Some of the closest observers of the Mormons in their earlier days took them very seriously. Thus Josiah Quincy, after visiting Joseph Smith at Nauvoo, wrote that it was "by no means impossible" that the answer to the question, "What historical American of the nineteenth century has exerted the most powerful influence upon the destiny of his countrymen," would not be, "Joseph Smith." Governor Ford of Illinois, who had to do officially with the Mormons during most of their stay in that state, afterward wrote concerning them: "The Christian world, which has hitherto regarded Mormonism with silent contempt, unhappily may yet have cause to fear its rapid increase. Modern society is full of material for such a religion.... It is to be feared that, in the course of a century, some gifted man like Paul, some splendid orator who will be able by his eloquence to attract crowds of the thousands who are ever ready to hear and be carried away by the sounding brass and tinkling cymbal of sparkling oratory, may command a hearing, may succeed in breathing a new life into this modern Mohammedanism, and make the name of the martyred Joseph ring as loud, and stir the souls of men as much, as the mighty name of Christ itself."5
5 Ford, "History of Illinois," p. 359.
The close observers of Mormonism in Utah, who recognize its aims, but think that its days of greatest power are over, found this opinion on the fact that the church makes practically no converts among the neighboring Gentiles; and that the increasing mining and other business interests are gradually attracting a population of non-Mormons which the church can no longer offset by converts brought in from the East and from foreign lands.
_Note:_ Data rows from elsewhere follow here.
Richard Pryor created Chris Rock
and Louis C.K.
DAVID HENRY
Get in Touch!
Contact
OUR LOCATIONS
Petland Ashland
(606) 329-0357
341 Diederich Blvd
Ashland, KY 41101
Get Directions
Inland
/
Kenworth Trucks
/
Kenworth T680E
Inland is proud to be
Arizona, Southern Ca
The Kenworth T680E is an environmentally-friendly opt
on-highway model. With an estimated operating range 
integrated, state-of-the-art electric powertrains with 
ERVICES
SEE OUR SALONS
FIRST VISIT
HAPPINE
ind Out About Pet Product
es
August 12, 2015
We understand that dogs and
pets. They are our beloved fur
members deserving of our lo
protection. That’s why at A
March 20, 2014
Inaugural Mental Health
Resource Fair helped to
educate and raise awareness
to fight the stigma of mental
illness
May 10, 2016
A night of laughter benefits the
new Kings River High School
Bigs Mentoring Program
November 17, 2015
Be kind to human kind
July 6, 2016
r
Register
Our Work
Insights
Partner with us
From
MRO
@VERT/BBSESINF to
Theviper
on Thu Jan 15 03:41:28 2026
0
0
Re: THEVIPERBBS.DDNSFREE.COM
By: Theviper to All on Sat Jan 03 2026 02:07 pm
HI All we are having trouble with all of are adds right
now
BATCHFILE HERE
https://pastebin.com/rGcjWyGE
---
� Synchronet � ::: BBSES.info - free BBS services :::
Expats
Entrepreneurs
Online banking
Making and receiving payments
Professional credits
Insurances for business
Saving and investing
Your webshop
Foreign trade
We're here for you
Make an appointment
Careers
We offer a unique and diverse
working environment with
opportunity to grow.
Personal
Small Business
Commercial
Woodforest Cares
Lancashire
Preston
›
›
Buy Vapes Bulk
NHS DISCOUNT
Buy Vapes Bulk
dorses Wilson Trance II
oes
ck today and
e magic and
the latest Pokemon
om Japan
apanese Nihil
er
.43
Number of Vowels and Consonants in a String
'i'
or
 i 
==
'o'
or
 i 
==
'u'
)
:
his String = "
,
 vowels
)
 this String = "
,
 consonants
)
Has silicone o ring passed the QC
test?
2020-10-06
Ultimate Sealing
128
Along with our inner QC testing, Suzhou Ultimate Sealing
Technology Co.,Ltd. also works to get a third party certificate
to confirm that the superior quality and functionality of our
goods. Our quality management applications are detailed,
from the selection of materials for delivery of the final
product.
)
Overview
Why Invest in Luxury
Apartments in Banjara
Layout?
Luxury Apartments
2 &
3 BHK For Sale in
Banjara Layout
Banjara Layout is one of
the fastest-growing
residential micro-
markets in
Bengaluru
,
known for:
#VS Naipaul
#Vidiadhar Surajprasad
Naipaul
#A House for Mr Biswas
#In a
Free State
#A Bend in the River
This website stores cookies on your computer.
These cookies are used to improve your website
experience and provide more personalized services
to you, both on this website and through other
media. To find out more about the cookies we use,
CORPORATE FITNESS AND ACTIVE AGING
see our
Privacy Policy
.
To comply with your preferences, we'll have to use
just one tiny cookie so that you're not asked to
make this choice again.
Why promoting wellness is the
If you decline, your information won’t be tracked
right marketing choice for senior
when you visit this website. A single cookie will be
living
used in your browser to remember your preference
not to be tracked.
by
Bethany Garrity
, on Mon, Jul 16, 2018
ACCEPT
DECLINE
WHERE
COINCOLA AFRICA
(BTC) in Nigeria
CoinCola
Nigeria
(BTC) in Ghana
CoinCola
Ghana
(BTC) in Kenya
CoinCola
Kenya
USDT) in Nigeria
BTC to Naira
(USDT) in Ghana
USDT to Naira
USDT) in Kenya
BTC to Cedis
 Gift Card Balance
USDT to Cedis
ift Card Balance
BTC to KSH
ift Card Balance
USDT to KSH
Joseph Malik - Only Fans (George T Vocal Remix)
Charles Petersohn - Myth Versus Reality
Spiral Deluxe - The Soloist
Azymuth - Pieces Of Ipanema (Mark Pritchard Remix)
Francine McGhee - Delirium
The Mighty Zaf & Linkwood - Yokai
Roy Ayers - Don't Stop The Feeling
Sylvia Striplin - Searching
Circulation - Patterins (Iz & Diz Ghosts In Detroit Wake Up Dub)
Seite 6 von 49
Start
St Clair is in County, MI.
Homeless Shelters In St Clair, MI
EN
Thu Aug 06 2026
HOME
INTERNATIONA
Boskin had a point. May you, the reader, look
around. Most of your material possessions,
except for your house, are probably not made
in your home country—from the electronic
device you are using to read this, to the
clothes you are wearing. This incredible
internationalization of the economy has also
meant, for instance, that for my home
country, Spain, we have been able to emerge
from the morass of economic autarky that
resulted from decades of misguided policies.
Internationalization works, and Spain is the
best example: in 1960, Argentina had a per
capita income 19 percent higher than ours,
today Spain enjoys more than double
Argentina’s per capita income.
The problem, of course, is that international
Special stress is laid on the future restriction on Mormon immigration that will be found in the lack of further government land which may be offered to immigrants, and in the discouraging stories sent home by immigrants who have been induced to move to Utah by the false representations of the missionaries. Unquestionably, if the Mormon church remains stationary as regards wealth and membership, it will be overshadowed by its surroundings. What it depends on to maintain its present status and to increase its power is the loyal devotion of the body of its adherents, and its skill in increasing their number in the states which now surround Utah, and eventually in other states.